《聞いたことをまとめるのが苦手なタイプ》のアセスメントとその支援の方法 その7 国語の支援の方法 ④
⑤作文の内容が乏しい
このタイプは、頭の中の記憶に残る映像、イメージを言葉に紡ぎにくいことが、作文を書くときの妨げになっています。そのまま書かせると、単なる事実とパターンの感想の文になってしまいます。例えば、遠足の作文なら「今日、遠足に行きました。楽しかった」となります。
だから、頭の中の映像やイメージを言語化する支援をしてあげれば、内容のある作文が書けるようになります。頭の中で映像やイメージを浮かべることが難しい場合は、写真や絵を見ながら言語化するのを助けてあげるといいでしょう。
➪頭の中にある映像やイメージについて、話し合いながらメモをカー
ドに取る。そのカードを書きたい順番に並べなおして、それを参考
にしながら作文を書いていく。
➪頭の中に映像やイメージが浮かばない場合は、写真や絵を紙の真ん
中に張り、それを見ながら思いつくことをランダムに書いていく。
それを参考に作文を書く。
例を上げておきます。写真がなければ、上の『カードメモの
取り組み』になります。
今日、動物園に行った。キリンにえさをやった。よだれが「デレー」と出た。誰かが「キャー」っと言った。太郎君は泣いていた。それを、先生が写真に取った。その後、みんなでお弁当を食べた。
⑥自分の考えを発表するとき、固まる(泣く)
意見を言う場合も、作文と同じです。授業で聞かれたことに対して、自分なりの意見は頭の中にはあるのです。それを、うまく言葉に出来ないのだけです。言葉にするだけの語彙や知識が溜まっていないのです。
つまり、先生の発問に当てられてすぐ答えるのは、このタイプには難しいことなのです。頭で意見をまとめる作業と、意見を発表する作業を同時にやらないといけないからです。脳がギブアップして、パソコンでいうところの《ビジー状態》になってしまうのです。
だから、授業中に先生に意見を求められると、固まるしかないのです。「頭にあるのに、うまく言えません」とも言えないのですから。低学年なら、悔しくて泣いてしまう子も出てきます。
これに対する支援は「時間を与える」か「他の子や先生の見本の意見を聞かせてあげて、言葉を紡ぐための参考にさせてあげる」かになります。

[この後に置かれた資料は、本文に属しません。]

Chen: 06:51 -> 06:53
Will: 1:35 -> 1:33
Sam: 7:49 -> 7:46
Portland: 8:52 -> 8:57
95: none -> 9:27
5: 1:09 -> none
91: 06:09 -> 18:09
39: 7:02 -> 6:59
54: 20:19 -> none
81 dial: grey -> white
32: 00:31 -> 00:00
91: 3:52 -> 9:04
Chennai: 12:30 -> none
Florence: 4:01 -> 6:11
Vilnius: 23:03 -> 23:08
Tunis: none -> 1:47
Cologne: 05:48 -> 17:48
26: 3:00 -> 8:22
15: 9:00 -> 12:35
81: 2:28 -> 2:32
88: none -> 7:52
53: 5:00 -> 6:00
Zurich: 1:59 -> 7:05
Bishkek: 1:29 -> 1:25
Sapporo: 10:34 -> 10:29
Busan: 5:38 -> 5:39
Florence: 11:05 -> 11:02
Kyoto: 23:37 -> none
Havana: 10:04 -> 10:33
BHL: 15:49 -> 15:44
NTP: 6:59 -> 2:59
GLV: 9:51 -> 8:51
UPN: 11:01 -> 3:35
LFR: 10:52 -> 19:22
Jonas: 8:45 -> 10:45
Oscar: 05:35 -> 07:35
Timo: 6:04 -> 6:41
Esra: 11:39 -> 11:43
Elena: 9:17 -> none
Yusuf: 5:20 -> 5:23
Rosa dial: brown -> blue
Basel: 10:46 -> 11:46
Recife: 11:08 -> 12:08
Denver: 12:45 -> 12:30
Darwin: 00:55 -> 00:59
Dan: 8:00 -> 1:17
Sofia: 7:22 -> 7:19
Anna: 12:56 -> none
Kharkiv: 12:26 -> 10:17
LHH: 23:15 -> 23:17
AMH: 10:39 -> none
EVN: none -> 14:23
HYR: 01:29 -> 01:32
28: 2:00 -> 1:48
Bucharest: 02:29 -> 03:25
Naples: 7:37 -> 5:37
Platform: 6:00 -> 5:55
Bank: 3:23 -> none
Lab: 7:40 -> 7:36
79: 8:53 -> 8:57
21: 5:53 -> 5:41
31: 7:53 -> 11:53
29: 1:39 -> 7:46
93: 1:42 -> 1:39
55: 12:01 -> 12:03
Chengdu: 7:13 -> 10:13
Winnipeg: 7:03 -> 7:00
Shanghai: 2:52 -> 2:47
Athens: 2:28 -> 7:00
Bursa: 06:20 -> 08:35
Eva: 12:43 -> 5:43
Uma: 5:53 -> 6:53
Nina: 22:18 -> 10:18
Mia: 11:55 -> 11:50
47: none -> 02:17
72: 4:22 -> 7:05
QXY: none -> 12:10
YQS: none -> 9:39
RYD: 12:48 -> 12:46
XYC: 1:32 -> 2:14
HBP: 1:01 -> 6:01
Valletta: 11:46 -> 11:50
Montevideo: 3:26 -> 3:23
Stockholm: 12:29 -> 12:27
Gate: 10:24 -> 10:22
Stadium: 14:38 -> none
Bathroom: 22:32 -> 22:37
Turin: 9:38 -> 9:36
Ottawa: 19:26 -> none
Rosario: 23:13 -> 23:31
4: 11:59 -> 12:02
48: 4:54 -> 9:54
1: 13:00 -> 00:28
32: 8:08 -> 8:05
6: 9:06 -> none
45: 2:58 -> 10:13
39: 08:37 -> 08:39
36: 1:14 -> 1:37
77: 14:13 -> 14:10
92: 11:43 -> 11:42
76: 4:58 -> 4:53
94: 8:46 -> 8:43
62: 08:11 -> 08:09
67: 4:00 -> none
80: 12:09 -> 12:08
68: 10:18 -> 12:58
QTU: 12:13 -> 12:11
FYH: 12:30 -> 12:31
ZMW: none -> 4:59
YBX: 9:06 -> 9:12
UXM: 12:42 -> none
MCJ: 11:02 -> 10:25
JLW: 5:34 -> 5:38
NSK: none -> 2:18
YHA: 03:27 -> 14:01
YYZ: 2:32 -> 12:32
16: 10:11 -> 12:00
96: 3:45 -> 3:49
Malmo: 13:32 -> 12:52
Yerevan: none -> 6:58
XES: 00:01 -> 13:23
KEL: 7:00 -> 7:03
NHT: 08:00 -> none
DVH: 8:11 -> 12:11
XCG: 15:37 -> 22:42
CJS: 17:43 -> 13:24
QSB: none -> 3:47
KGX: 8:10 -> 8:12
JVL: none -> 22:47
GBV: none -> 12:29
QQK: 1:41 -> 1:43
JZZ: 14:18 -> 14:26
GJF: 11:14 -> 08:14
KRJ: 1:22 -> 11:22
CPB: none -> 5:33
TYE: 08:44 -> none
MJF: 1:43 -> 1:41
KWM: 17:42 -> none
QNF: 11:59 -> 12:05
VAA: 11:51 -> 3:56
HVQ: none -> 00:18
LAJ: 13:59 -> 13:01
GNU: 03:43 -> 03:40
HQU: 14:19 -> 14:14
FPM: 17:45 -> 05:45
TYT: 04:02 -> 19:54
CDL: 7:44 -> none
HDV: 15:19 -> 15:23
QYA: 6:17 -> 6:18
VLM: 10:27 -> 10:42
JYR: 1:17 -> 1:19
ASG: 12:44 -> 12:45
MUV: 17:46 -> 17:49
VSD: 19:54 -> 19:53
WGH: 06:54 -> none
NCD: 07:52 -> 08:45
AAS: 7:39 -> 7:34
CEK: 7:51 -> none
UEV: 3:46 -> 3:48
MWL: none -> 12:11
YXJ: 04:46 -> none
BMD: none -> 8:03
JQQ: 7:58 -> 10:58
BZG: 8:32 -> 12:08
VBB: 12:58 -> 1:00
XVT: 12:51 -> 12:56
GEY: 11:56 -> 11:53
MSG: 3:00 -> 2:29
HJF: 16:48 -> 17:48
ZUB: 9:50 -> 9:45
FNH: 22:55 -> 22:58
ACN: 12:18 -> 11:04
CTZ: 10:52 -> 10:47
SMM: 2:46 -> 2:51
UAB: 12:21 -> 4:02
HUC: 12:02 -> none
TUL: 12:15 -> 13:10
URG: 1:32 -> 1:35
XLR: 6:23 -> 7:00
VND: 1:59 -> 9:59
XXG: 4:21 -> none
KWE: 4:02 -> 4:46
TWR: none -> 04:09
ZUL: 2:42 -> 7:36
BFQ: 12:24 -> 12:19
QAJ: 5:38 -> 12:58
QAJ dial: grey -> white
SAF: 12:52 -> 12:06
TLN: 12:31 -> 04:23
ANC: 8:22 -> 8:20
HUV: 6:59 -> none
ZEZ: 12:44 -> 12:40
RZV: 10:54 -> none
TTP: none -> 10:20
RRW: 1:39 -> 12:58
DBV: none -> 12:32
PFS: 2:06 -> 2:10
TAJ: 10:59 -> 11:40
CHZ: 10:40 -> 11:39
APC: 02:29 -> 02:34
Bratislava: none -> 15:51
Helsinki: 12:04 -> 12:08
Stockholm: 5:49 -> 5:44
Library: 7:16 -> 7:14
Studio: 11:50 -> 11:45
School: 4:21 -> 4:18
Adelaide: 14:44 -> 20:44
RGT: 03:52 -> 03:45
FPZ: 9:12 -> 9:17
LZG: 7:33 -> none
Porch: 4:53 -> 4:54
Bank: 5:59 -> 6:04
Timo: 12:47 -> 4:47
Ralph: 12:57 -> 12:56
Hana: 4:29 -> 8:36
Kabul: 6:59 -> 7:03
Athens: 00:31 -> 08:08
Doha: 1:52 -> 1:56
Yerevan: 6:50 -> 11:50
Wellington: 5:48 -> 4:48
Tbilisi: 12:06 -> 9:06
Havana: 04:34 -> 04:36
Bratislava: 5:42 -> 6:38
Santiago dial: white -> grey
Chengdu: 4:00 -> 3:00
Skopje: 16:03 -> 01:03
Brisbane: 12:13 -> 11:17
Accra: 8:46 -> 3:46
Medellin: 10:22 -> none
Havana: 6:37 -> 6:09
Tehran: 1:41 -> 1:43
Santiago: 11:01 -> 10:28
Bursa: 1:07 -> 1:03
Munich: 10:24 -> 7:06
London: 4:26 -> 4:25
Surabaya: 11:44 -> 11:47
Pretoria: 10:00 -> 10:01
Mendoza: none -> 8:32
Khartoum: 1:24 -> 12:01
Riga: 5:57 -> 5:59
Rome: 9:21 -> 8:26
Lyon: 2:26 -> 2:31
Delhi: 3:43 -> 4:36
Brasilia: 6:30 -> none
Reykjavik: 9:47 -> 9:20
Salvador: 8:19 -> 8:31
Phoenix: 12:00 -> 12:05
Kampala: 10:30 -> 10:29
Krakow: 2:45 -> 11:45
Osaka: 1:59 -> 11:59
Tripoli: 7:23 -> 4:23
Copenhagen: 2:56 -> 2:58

➪「時間をあげるので、考えなさい」と言って一旦座らせてから、しば
らくしてからまた当てる。
➪「これから、5人目にあてるから、意見をまとめておきなさい」と
言ってから当てる。
➪ノートに意見を書く時間を取る。当てられたら、それを読む。
➪後回しにしてもらている間に、人の意見を聞いて参考にする。
➪先生が、まとまってない意見をできるだけ引き出して「それって~
ということを言いたかったのね」と意見をまとめてみせる。
(今後の参考になる)
どうしてもうまく意見が言えない場合は、配慮が必要です。他の子の言った意見をたくさん板書し「あなたの意見は、どれが一番近いですか?」と聞くのがいいでしょう。